O horizonte proposto
J.-M. Nobre-Correia
Televisão : As caraterísticas que dominam os programas dos operadores de
telecomunicações são a mediocridade e a omnipresença da produção
estado-unidense…
Os portugueses admitem tudo. Suportam tudo. Habituam-se a tudo. Nomeadamente no que diz respeito aos operadores de telecomunicações. Operadores que praticam preços exageradamente elevados em comparação com os praticados em países europeus com poder de compra bastante mais elevado. Mas operadores que, em matéria de média tradicionais, propõem programas de televisão de uma inacreditável mediocridade.
Evidentemente,
não se trata aqui de evocar a mediocridade congenital das televisões portuguesas.
Mediocridade de que os operadores de telecomunicações não são responsáveis. Mas
sim da mediocridade global dos programas de origem estrangeira que são propostos
aos assinantes. Com numerosas televisões que emitem em línguas que só meia
dúzia de funcionários de embaixadas estrangeiras compreenderão. E umas tantas
televisões brasileiras cujo nível entra em concorrência direta com o das
portuguesas…
O
mais intolerável é o número de televisões de origem estado-unidense dos mais
diversos géneros.
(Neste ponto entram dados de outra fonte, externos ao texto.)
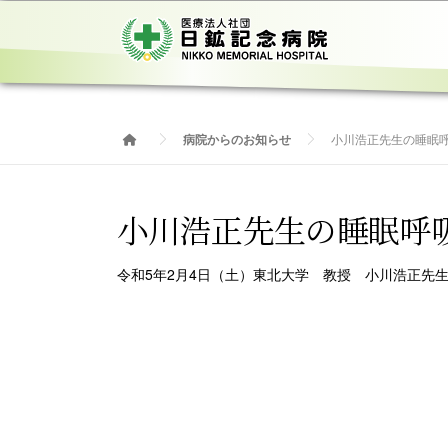
コ
ン
テ
ン
ツ
へ
病院からのお知らせ
小川浩正先生の睡眠
ス
キ
ッ
小川浩正先生の睡眠呼
プ
令和5年2月4日（土）東北大学 教授 小川浩正先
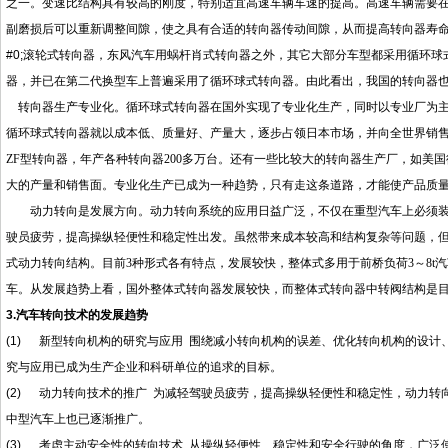
之一。变速比结构具有较高的刚度，特别适宜高速车辆车速的提高。高速车辆需要
副磨损后可以重新调整间隙，使之具有合适的转向器传动间隙，从而提高转向器寿
#0;
滚轮式转向器，东风汽车用蜗杆肖式转向器之外，其它大部分车型都采用循环球
器，并已在第二代换型车上普遍采用了循环球式转向器。由此看出，我国的转向器
转向器生产专业化
。
循环球式转向器在国外实现了专业化生产，同时以专业厂为
循环球式转向器就以成本低、质量好、产量大，逐步占领日本市场，并向全世界销
ZF
型转向器，年产各种转向器
200
多万台。还有一些比较大的转向器生产厂，如美国
大的产量和销售面。专业化生产已成为一种趋势，只有走这条道路，才能使产品质
动力转向是发展方向
。
动力转向系统的应用日益广泛，不仅在重型汽车上必须
驶员疲劳，提高操纵轻便性和稳定性出发。虽然带来成本较高和结构复杂等问题，
式动力转向结构。目前
3
种形式各有特点，发展较快，整体式多用于前桥负荷
3
～
8t
汽
车。从发展趋势上看，国外整体式转向器发展较快，而整体式转向器中转阀结构是
3.汽车转向技术的发展趋势
(1)
新型转向机构的研究与应用
围绕减小转向机构的误差、优化转向机构的设计
究与应用已成为生产企业和科研单位的追求的目标。
(2)
动力转向技术的推广
为减轻驾驶员疲劳，提高操纵轻便性和稳定性，动力转
中型汽车上也已逐渐推广。
(3)
考虑主动安全性的转向技术
从操纵轻便性、稳定性和安全行驶的角度，广泛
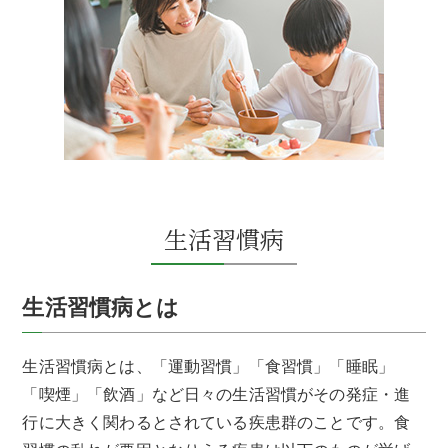
生活習慣病
生活習慣病とは
生活習慣病とは、「運動習慣」「食習慣」「睡眠」
「喫煙」「飲酒」など日々の生活習慣がその発症・進
行に大きく関わるとされている疾患群のことです。食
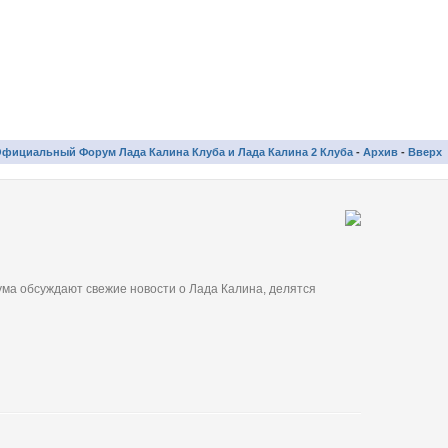
фициальный Форум Лада Калина Клуба и Лада Калина 2 Клуба
-
Архив
-
Вверх
ма обсуждают свежие новости о Лада Калина, делятся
Quando as televisões espanholas, francesas, italianas,
britânicas, alemãs e até belgas, neerlandesas ou suíças são raras ou
inexistentes. Embora Portugal faça parte da mesma área cultural. Para não falar
de outros países de uma União Europeia de que Portugal até é membro. O que põe
em evidência o facto da União Europeia ser antes do mais um mercado comum e não
uma comunidade que partilha um projeto cultural, social e político.
Esta
ausência do projeto comunitário é particularmente posta em evidência pela
programação proposta em matéria de filmes. A predominância estado-unidense é
aterradora. Como se o cinema europeu não existisse ! Um cinema todavia mais
próximo das próprias realidades portuguesas. E um cinema que, como dizia Ingrid
Bergman numa entrevista ao jornal Le
Monde, tem sempre um pano de fundo social. Contrariamente ao cinema
estado-unidense que é globalmente divertimento, distração, “entertainment”. O
que convém perfeitamente aos paladinos da corrente ideológica que domina o
país…
Texto publicado no Diário de Notícias, Lisboa, 23 de agosto de 2014, p. 43.